Figure 4Scatter plot of OR and Cohen’s h for rare and common SNPs in CAD. (A) common SNPs and (B) rare SNPs. Despite the seemingly more outliers using the OR criteria, more outliers using Cohen’s h criteria were statistically significant.
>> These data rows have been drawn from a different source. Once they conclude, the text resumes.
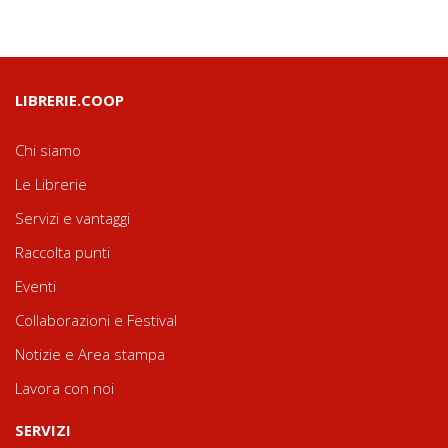
LIBRERIE.COOP
Chi siamo
Le Librerie
Servizi e vantaggi
Raccolta punti
Eventi
Collaborazioni e Festival
Notizie e Area stampa
Lavora con noi
SERVIZI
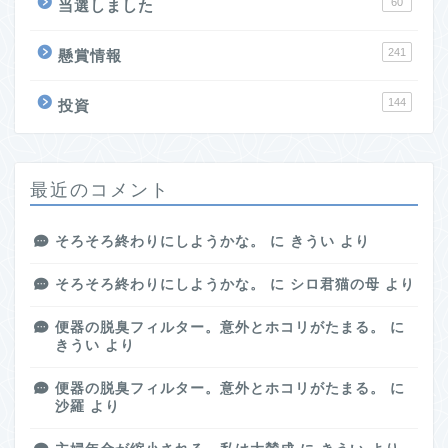
60
当選しました
241
懸賞情報
144
投資
最近のコメント
そろそろ終わりにしようかな。
に
きうい
より
そろそろ終わりにしようかな。
に
シロ君猫の母
より
便器の脱臭フィルター。意外とホコリがたまる。
に
きうい
より
便器の脱臭フィルター。意外とホコリがたまる。
に
沙羅
より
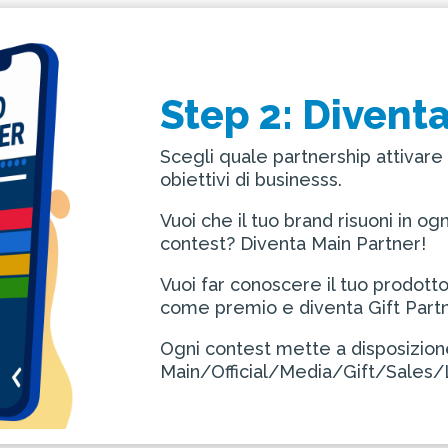
Step 2: Divent
Scegli quale partnership attivare 
obiettivi di businesss.
Vuoi che il tuo brand risuoni in og
contest? Diventa Main Partner!
Vuoi far conoscere il tuo prodotto a
come premio e diventa Gift Part
Ogni contest mette a disposizione
Main/Official/Media/Gift/Sales/L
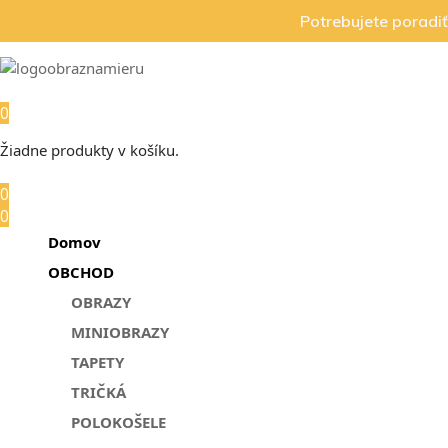
Potrebujete poradi
0
Žiadne produkty v košíku.
0
0
Domov
OBCHOD
OBRAZY
MINIOBRAZY
TAPETY
TRIČKÁ
POLOKOŠELE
Proportions of SNPs with mild, moderate, and large effect for CAD GWAS data
| Type of | No. of | Mild effect (%) | Moderate effect (%) | Large effect (%) | |||
|---|---|---|---|---|---|---|---|
| SNPs | SNPs | OR | Cohen’s h | OR | Cohen’s h | OR | Cohen’s h |
| Common | 360839 | 99.453 | 99.936 | 0.546 | 0.063 | 0.001 | 0.001 |
| Rare | 52220 | 69.772 | 73.416 | 23.932 | 26.505 | 6.296 | 0.079 |
The respective thresholds of ORs for mild, moderate and large effect at common SNPs were |log(OR)|≦log(1.2), log(1.2) < |log(OR)|≦log(1.5), and |log(OR)| > log(1.5), whereas Cohen’s h had respective thresholds of |h|≦0.075, 0.075 < |h|≦0.15, and |h| > 0.15. The respective thresholds of ORs for mild, moderate and large effect at rare SNPs were |log(OR)|≦log(1.5), log(1.5) < |log(OR)|≦log(2), and |log(OR)| > log(2), whereas Cohen’s h had respective thresholds of |h|≦0.05, 0.05 < |h|≦0.1, and |h| > 0.1.